### [Exercise material]
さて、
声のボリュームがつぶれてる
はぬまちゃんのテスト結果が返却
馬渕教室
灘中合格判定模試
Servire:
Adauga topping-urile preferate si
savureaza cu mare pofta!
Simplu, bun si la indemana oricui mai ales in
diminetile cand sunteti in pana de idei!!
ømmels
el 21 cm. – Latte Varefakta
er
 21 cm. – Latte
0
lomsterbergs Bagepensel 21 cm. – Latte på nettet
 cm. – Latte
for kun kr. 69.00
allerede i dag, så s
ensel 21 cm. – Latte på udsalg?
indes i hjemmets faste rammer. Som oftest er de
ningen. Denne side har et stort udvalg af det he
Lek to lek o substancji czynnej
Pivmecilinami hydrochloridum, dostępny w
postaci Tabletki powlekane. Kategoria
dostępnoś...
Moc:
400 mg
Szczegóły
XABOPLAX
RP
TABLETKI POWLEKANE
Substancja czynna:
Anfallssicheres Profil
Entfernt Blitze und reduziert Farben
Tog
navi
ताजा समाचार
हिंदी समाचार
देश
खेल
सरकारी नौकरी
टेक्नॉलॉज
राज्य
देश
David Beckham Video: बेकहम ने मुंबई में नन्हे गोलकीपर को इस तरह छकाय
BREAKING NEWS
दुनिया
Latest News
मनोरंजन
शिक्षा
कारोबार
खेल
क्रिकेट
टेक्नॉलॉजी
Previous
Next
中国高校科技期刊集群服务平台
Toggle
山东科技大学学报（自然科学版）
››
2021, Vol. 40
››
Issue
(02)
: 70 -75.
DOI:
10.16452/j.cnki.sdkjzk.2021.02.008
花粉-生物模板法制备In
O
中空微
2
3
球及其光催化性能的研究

### [Work required]
Reproduce every record above exactly as it appears.

### [Output for this task]
さて、
声のボリュームがつぶれてる
はぬまちゃんのテスト結果が返却
馬渕教室
灘中合格判定模試
Servire:
Adauga topping-urile preferate si
savureaza cu mare pofta!
Simplu, bun si la indemana oricui mai ales in
diminetile cand sunteti in pana de idei!!
ømmels
el 21 cm. – Latte Varefakta
er
 21 cm. – Latte
0
lomsterbergs Bagepensel 21 cm. – Latte på nettet
 cm. – Latte
for kun kr. 69.00
allerede i dag, så s
ensel 21 cm. – Latte på udsalg?
indes i hjemmets faste rammer. Som oftest er de
ningen. Denne side har et stort udvalg af det he
Lek to lek o substancji czynnej
Pivmecilinami hydrochloridum, dostępny w
postaci Tabletki powlekane. Kategoria
dostępnoś...
Moc:
400 mg
Szczegóły
XABOPLAX
RP
TABLETKI POWLEKANE
Substancja czynna:
Anfallssicheres Profil
Entfernt Blitze und reduziert Farben
Tog
navi
ताजा समाचार
हिंदी समाचार
देश
खेल
सरकारी नौकरी
टेक्नॉलॉज
राज्य
देश
David Beckham Video: बेकहम ने मुंबई में नन्हे गोलकीपर को इस तरह छकाय
BREAKING NEWS
दुनिया
Latest News
मनोरंजन
शिक्षा
कारोबार
खेल
क्रिकेट
टेक्नॉलॉजी
Previous
Next
中国高校科技期刊集群服务平台
Toggle
山东科技大学学报（自然科学版）
››
2021, Vol. 40
››
Issue
(02)
: 70 -75.
DOI:
10.16452/j.cnki.sdkjzk.2021.02.008
花粉-生物模板法制备In
O
中空微
2
3
球及其光催化性能的研究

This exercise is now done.